12 Le pire a sans doute été atteint dans les années 1990, la Campanie ou les Pouilles voient leurs indices de PIB/habitant décrocher par rapport à la moyenne, tandis que la Sicile stagne aux deux tiers de la moyenne européenne. Ces régions représentent à elles trois 14,5 millions d'habitants –depuis quelques années elles progressent à nouveau plus vite que la moyenne nationale… mais sur la base d'une croissance nationale en net décrochement vis-à-vis de l'Europe. Les petites régions s'en sortent plutôt mieux : les Abruzzes, le Molise, oscillent entre les indices 84-89 et 74-79), la Basilicate, Calabre, Sardaigne ont progressé : la Basilicate se hisse de l'indice 64 à 72.
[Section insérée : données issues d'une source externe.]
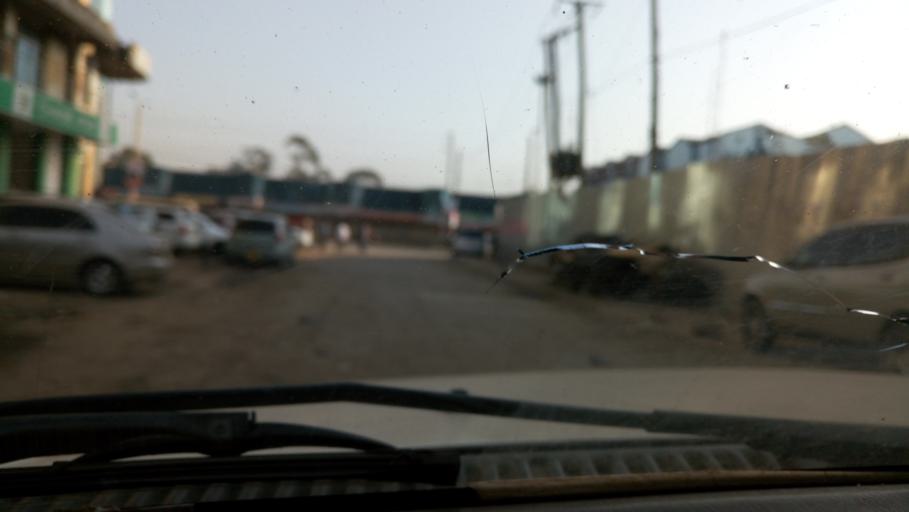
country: KE
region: Nairobi Area
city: Pumwani
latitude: -1.2799
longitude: 36.8494
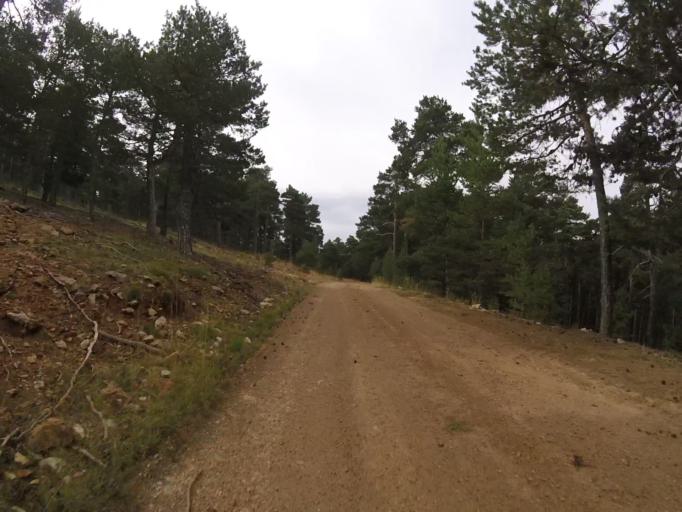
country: ES
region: Aragon
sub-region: Provincia de Teruel
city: Valdelinares
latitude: 40.3545
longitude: -0.5983
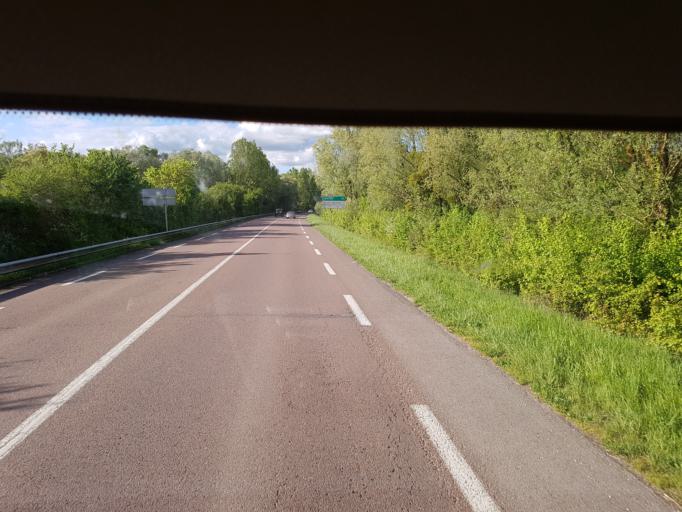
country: FR
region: Bourgogne
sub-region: Departement de l'Yonne
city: Saint-Florentin
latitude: 47.9983
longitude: 3.7354
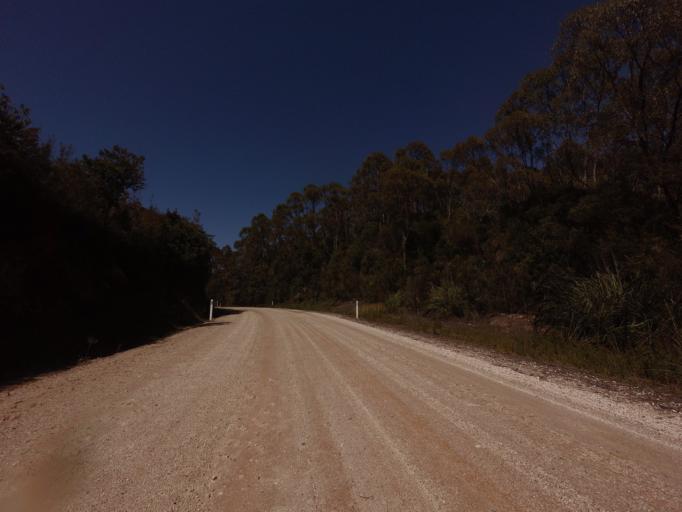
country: AU
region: Tasmania
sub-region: Huon Valley
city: Geeveston
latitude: -42.9842
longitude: 146.3638
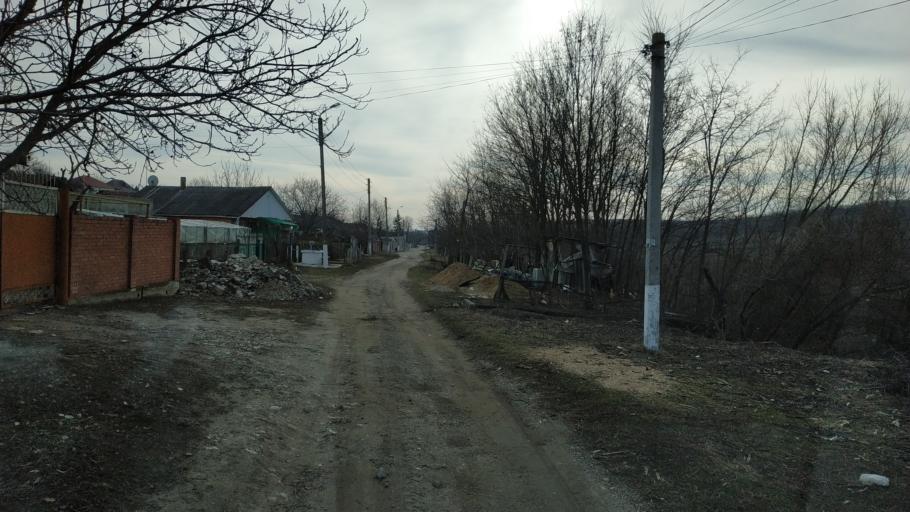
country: MD
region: Chisinau
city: Vatra
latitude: 46.9822
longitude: 28.6722
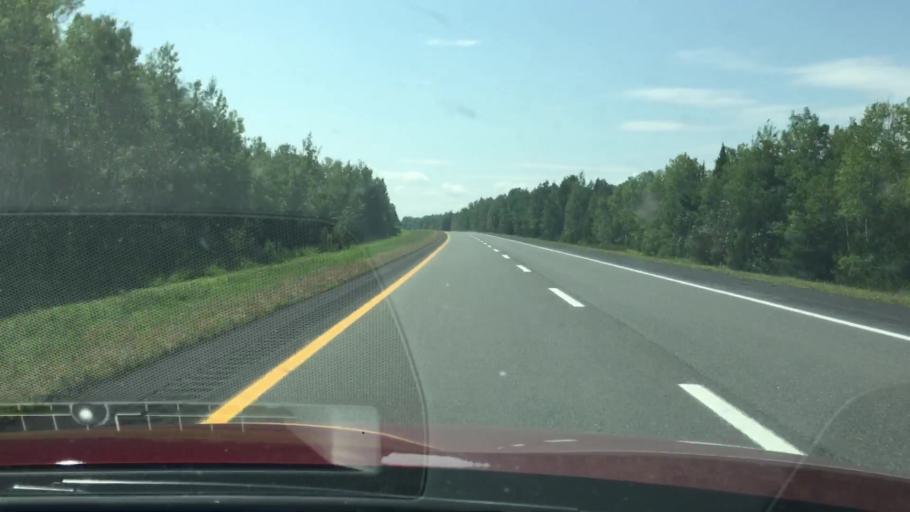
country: US
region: Maine
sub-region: Penobscot County
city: Patten
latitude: 45.9545
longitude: -68.3296
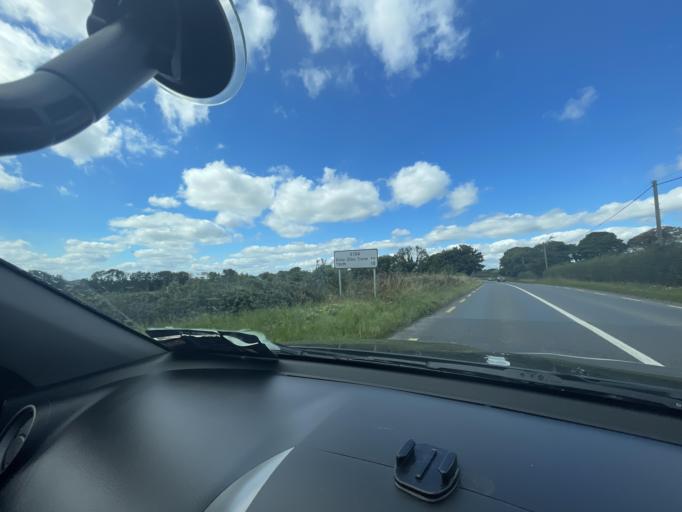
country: IE
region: Leinster
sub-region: An Mhi
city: Dunshaughlin
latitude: 53.5033
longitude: -6.5989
13 Le taux de croissance du PIB par habitant y est de 1,8% par an sur la période 1989-99 (pour 3% en Espagne.

14 Dans le Traité de Rome, l'article 92 traite de l'interdit pesant sur les « aides d'Etat aux entreprises », en vertu du principe de la libre concurrence. Par ce terme, la Commission désigne toutes les aides publiques, qu'elles soient dispensées par les Etats ou les collectivités territoriales. Le traité prévoit des dérogations d'une part pour les régions caractérisées par « un niveau de vie anormalement bas ou une grave forme de sous-emploi » (92.3 a), d'autre part pour « certaines régions économiques » (92.3 c).
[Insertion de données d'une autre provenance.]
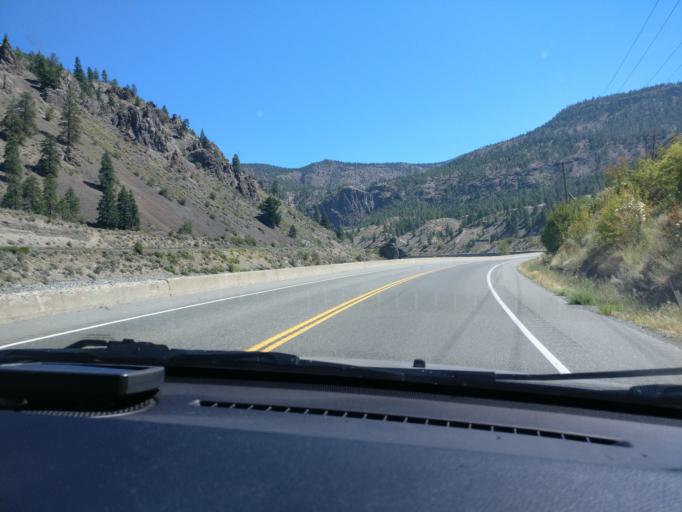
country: CA
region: British Columbia
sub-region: Thompson-Nicola Regional District
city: Ashcroft
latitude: 50.2631
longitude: -121.4156
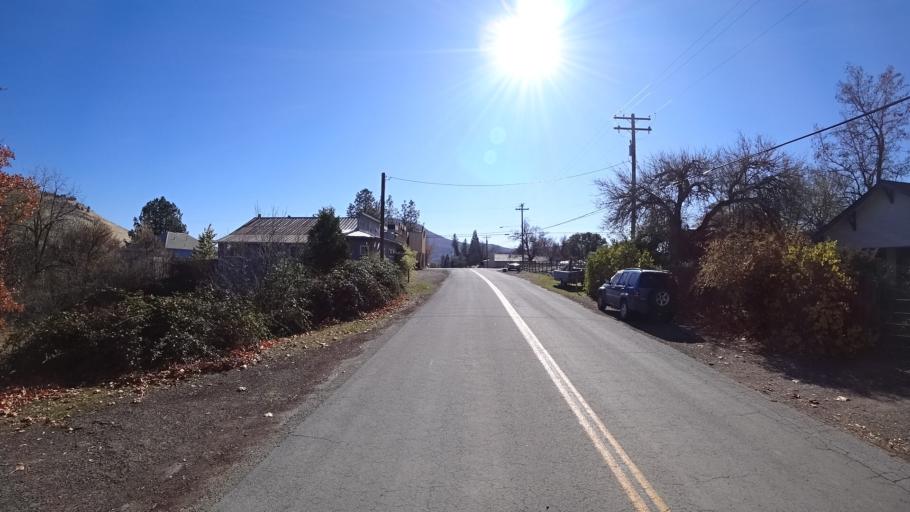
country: US
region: California
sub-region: Siskiyou County
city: Montague
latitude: 41.9096
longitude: -122.5588
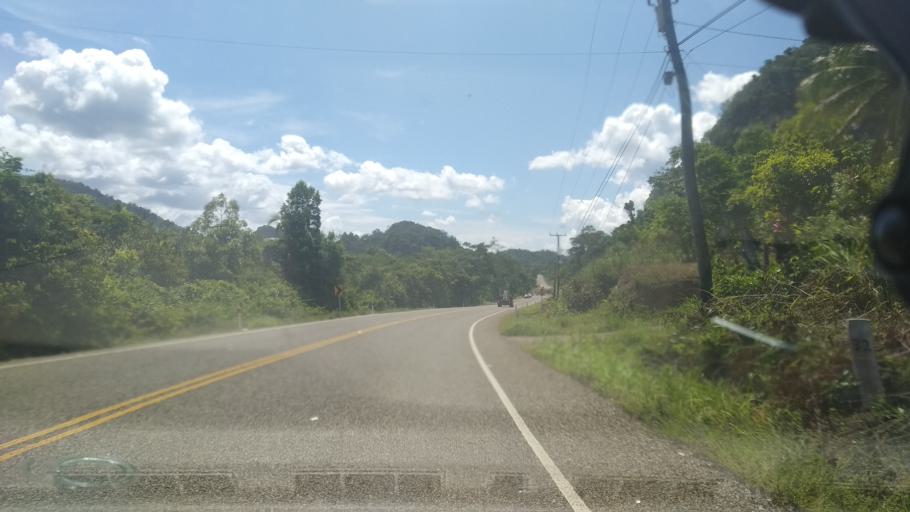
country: BZ
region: Cayo
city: Belmopan
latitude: 17.0883
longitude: -88.6168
15 La ligue est en décalage sur ce plan avec l'opinion publique  : l'Italie, est de tradition europhile. En particulier le récent débat sur le Traité constitutionnel (limité, il est vrai, au Parlement) n'a pas suscité les mêmes répulsions qu'en France : à nouveau, c'est plutôt aux rapports Etat Région (qui indiffèrent les Français ! ) et plus largement aux restructurations de l'Etat que les Italiens réservent leurs débats et polémiques

16 On a retrouvé en Espagne lors du débat sur la Constitution européenne, cette idée que l'intégration européenne, de quelque façon qu'elle se fasse, est une alternative aux séparatismes.

17 L'idée de macro-régions n'a pas disparu pour autant mais elle tend à se reporter sur la coopération inter-régionale : la réforme de 2001 prévoit la possibilité d'entente entre les régions "pour un meilleur exercice de leurs fonctions", avec possibilité de créer "des organes communs", ce qui, selon l'interprétation qui lui sera donnée, pourrait avoir des implications très différentes. A l'automne 2005, la Ligue du Nord menace (pour la énième fois) de quitter le gouvernement si une relance de la « dévelution » n'a pas lieu.

18 Régions qu'Eurostat appréhende comme des NUTS de niveau II

19 L'Italie est marquée en ce domaine par le nombre élevé à la fois de micro-régions  (régions autonomes sur la base de minorité lingusitque au Nord, mais aussi Le Molise) et de grosses régions, à base de métropoles ou/et d'un dense réseaau de villes moyennes, comme la Lombardie (plus de 9 millions d'habitants, soit quasiment le Portugal ou la Grèce), mais aussi à un moindre degré la Campanie, le Latium, la Sicile, la Vénétie, le Piémont, l'Emilie-Romagne, les Pouilles (de 4 à 5,7 millions d'habitants).

20

21 Proportionnellement à la richesse nationale, les fonds structurels représenteraient dans la seconde moitié des années 1990, selon les estimations européennes (qui varient d'un rapport à un autre) de 4 à 4,7% du PIB portugais, de 3,7 à 6,2% du PIB grec, et pour l'Espagne et l'Italie, qui ne sont concernés que partiellement et sont plus riches, respectivement 1,7% et 0,5% du PIB

22 Selon une estimation de l'Union européenne, environ 40% des aides versées au Portugal, à la Grèce et à l'Irlande refluent vers les autres pays, via les participations extérieures des firmes d'Europe du Nord aux grands chantiers de l'Objectif 1 : nouvel aéroport d'Athènes, etc.

23 Divers nouveaux pays membres, dont la Slovénie, devraient rapidement devenir contributeur net au budget européen.